Now, another example of a test of truth, so to speak, that works in the sciences that would probably work in other fields to some extent is that if something is true, really so, if you continue observations and improve the effectiveness of the observations, the effects stand out more obviously. Not less obviously. That is, if there is something really there, and you can't see good because the glass is foggy, and you polish the glass and look clearer, then it's more obvious that it's there, not less.

I give an example. A professor, I think somewhere in Virginia, has done a lot of experiments for a number
of years on the subject of mental telepathy, the same kind of stuff as mind reading. In his early experiments the game was to have a set of cards with various designs on them (you probably know all this, because they sold the cards and people used to play this game), and you would guess whether it's a circle or a triangle and so on while someone else was thinking about it. You would sit and not see the card, and he would see the card and think about the card and you'd guess what it was. And in the beginning of these researches, he found very remarkable effects. He found people who would guess ten to fifteen of the cards correctly, when it should be on the average only five.
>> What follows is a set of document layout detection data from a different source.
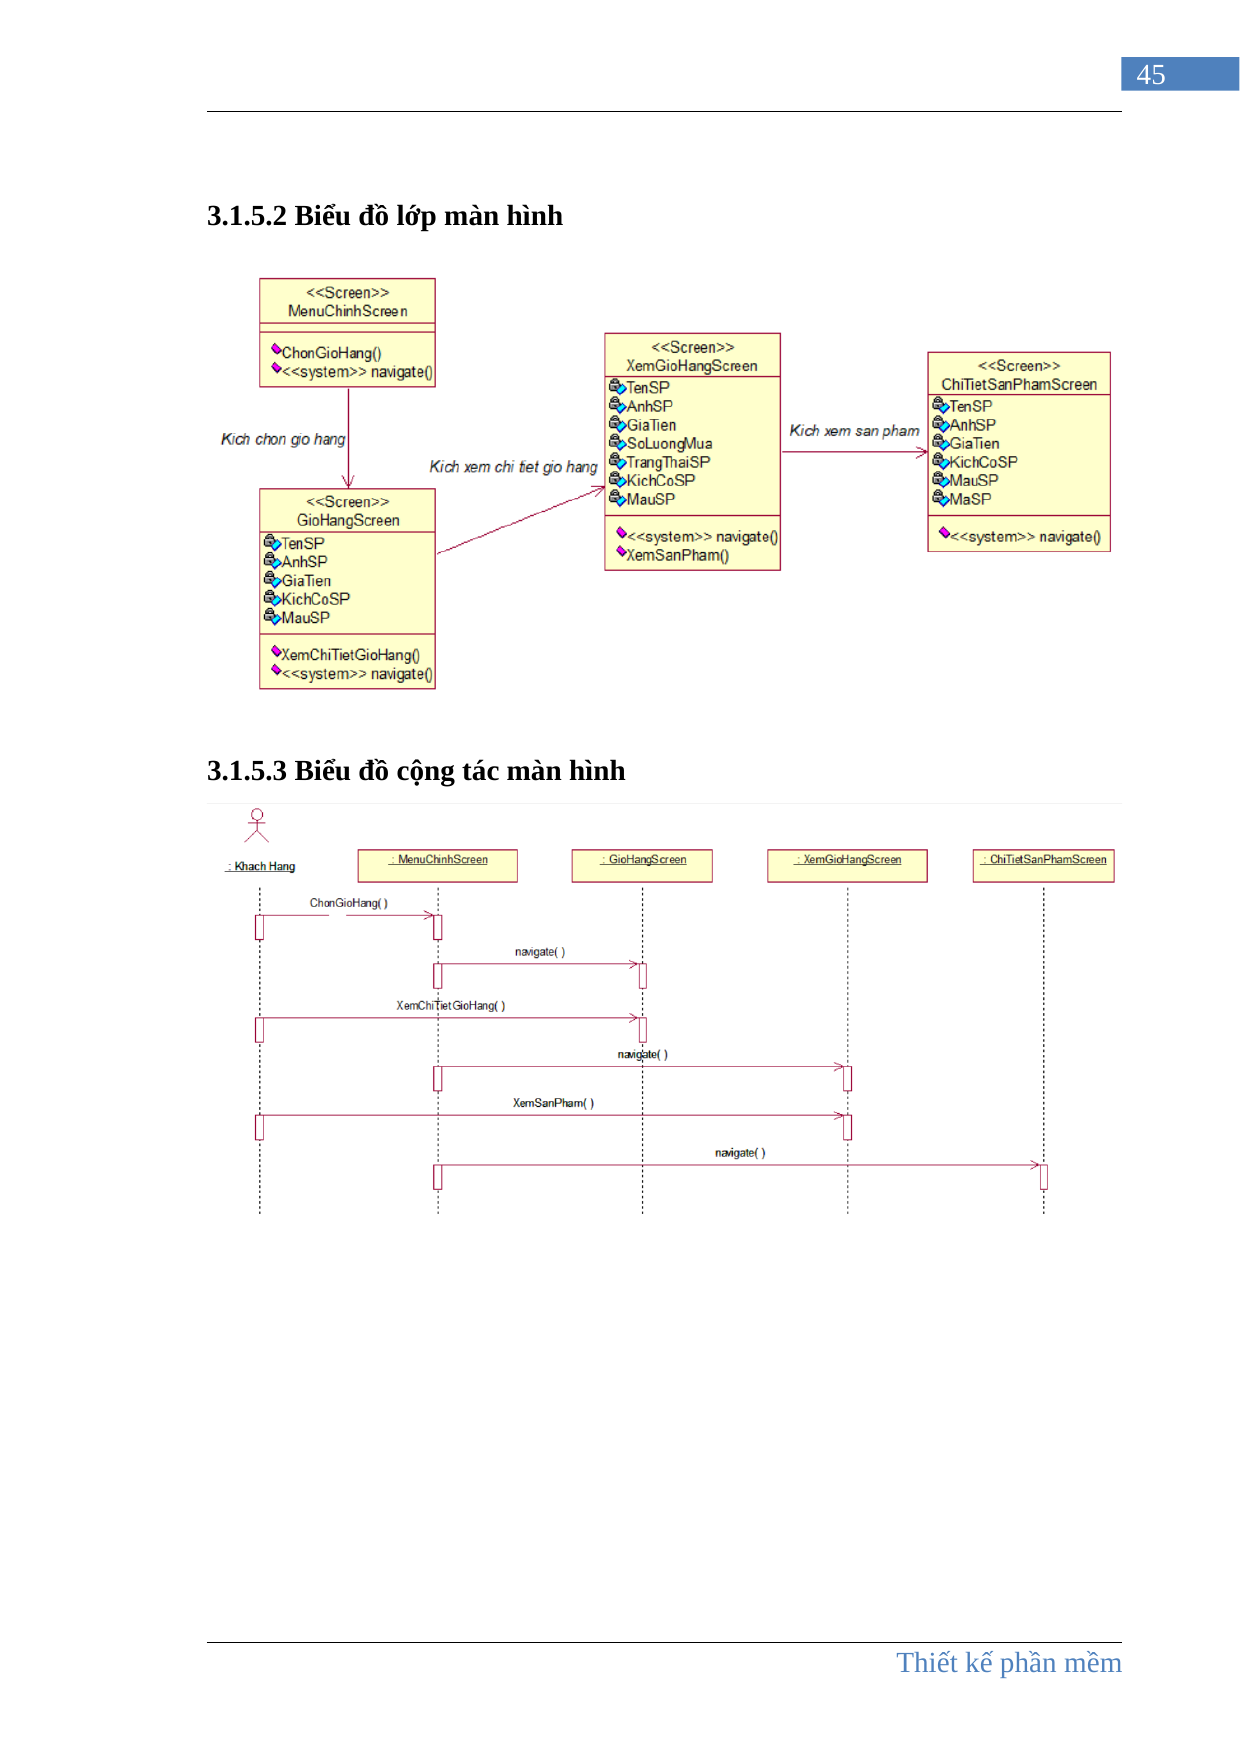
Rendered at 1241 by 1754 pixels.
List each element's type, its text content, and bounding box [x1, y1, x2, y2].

picture [206, 248, 1123, 737]
text 3.1.5.3 Biểu đồ cộng tác màn hình [207, 753, 1122, 787]
picture [206, 803, 1123, 1234]
text 3.1.5.2 Biểu đồ lớp màn hình [207, 198, 1122, 232]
More even than that. There were some who would come very close to a hundred percent in going through all the cards. Excellent mind readers.
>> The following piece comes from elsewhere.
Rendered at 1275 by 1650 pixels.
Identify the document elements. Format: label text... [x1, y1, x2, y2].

A number of people pointed out a set of criticisms. One thing, for example, is that he didn't count all the cases that didn't work. And he just took the few that did, and then you can't do statistics anymore. And then there were a large number of apparent clues by which signals inadvertently, or advertently, were being transmitted from one to the other.
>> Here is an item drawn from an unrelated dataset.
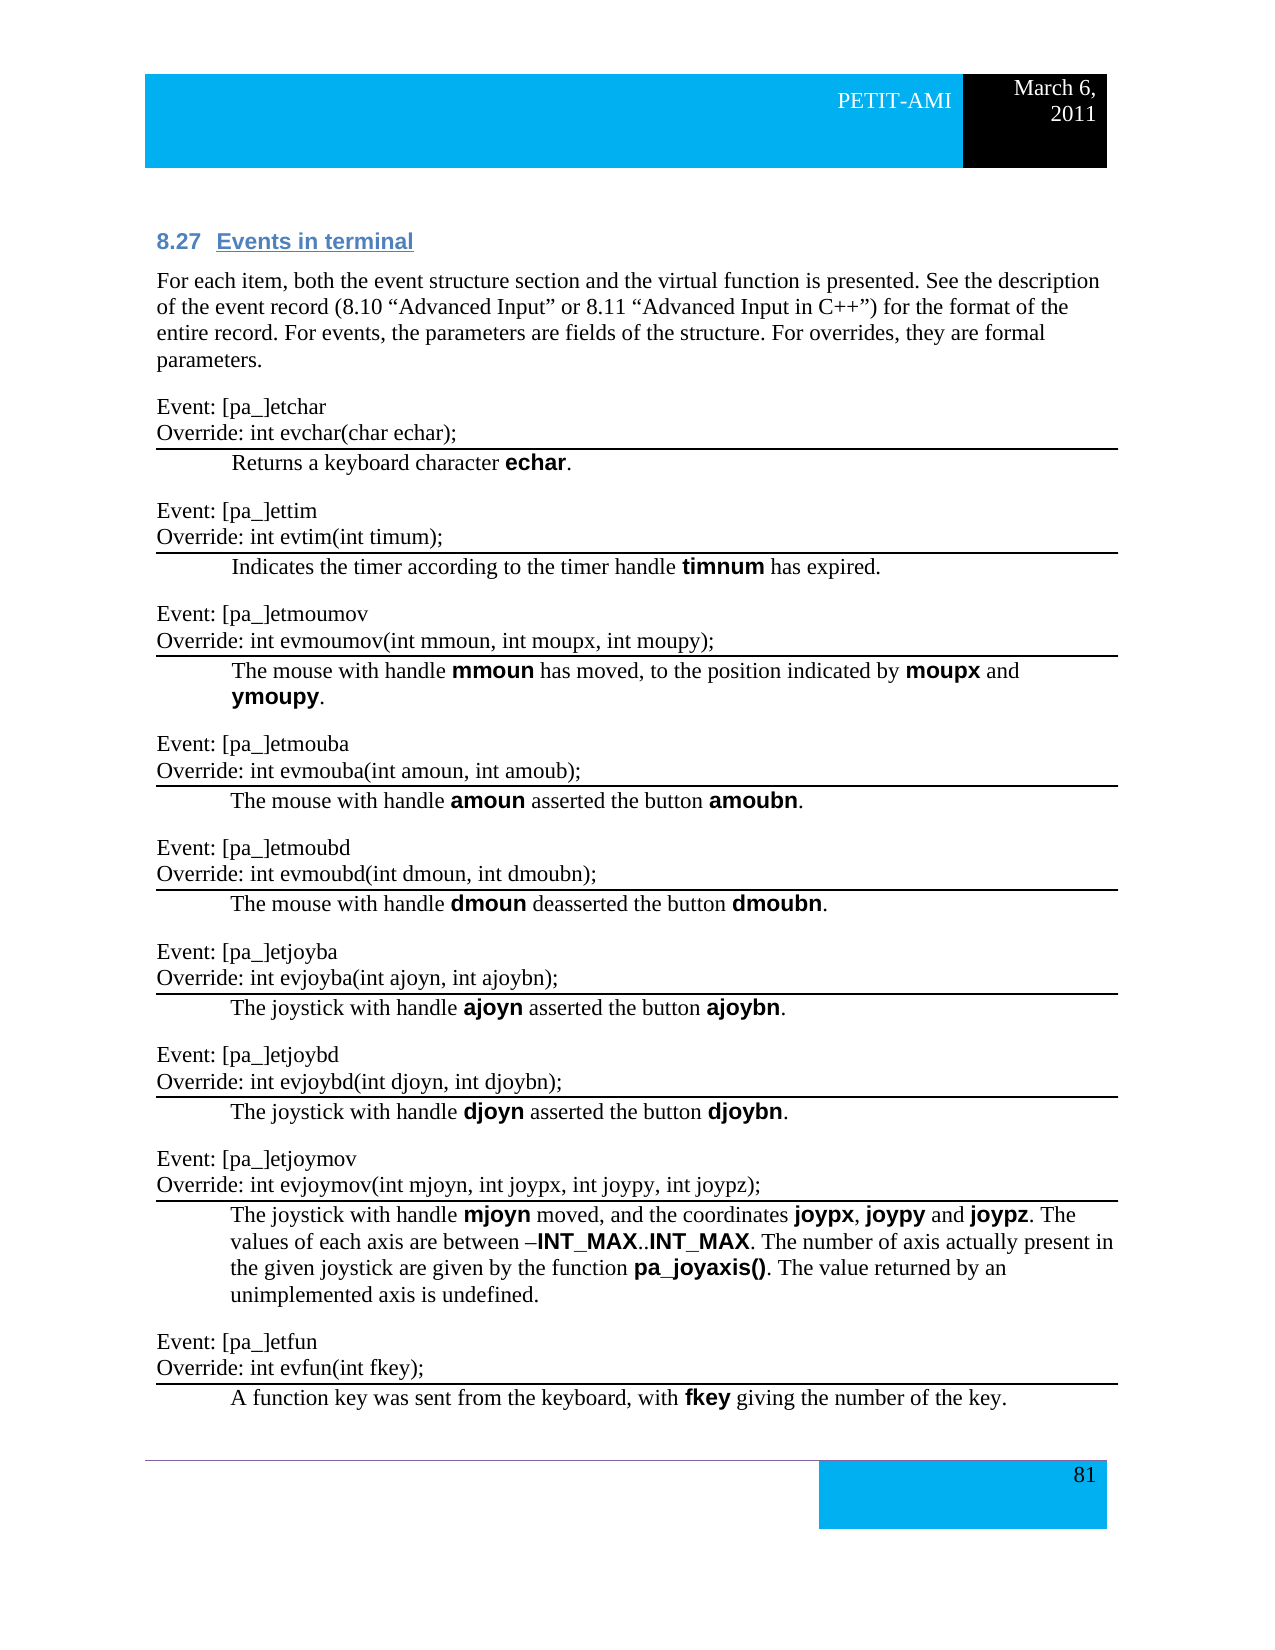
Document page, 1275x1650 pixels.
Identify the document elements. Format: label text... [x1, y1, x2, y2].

Various criticisms of the techniques and the statistical methods were made by people. The technique was therefore improved. The result was that, although five cards should be the average, it averaged about six and a half cards over a large number of tests. Never did he get anything like ten or fifteen or twenty-five cards. Therefore,
the phenomenon is that the first experiments are wrong. The second experiments proved that the phenomenon observed in the first experiment was nonexistent. The fact that we have six and a half instead of five on the average now brings up a new possibility, that there is such a thing as mental telepathy, but at a much lower level. It's a different idea, because, if the thing was really there before, having improved the methods of experiment, the phenomenon would still be there. It would still be fifteen cards. Why is it down to six and a half? Because the technique improved. Now it still is that the six and a half is a little bit higher than the average of statistics, and various people criticized it more subtly and noticed a couple of other slight effects which might account for the results. It turned out that people would get tired during the tests, according to the professor. The evidence showed that they were getting a little bit lower on the average number of agreements. Well, if you take out the cases that are low, the laws of statistics don't work, and the average is a little higher than the five, and so on. So if the man was tired, the last two or three were thrown away. Things of this nature were improved still further. The results were that mental telepathy still exists, but this time at 5.1 on the average, and therefore all the experiments which indicated 6.5 were false. Now what about the five? . . . Well, we can go on forever, but the point is that there are always errors in experiments that are subtle and unknown. But the reason that I do not believe
that the researchers in mental telepathy have led to a demonstration of its existence is that as the techniques were improved, the phenomenon got weaker. In short, the later experiments in every case disproved all the results of the former experiments. If remembered that way, then you can appreciate the situation.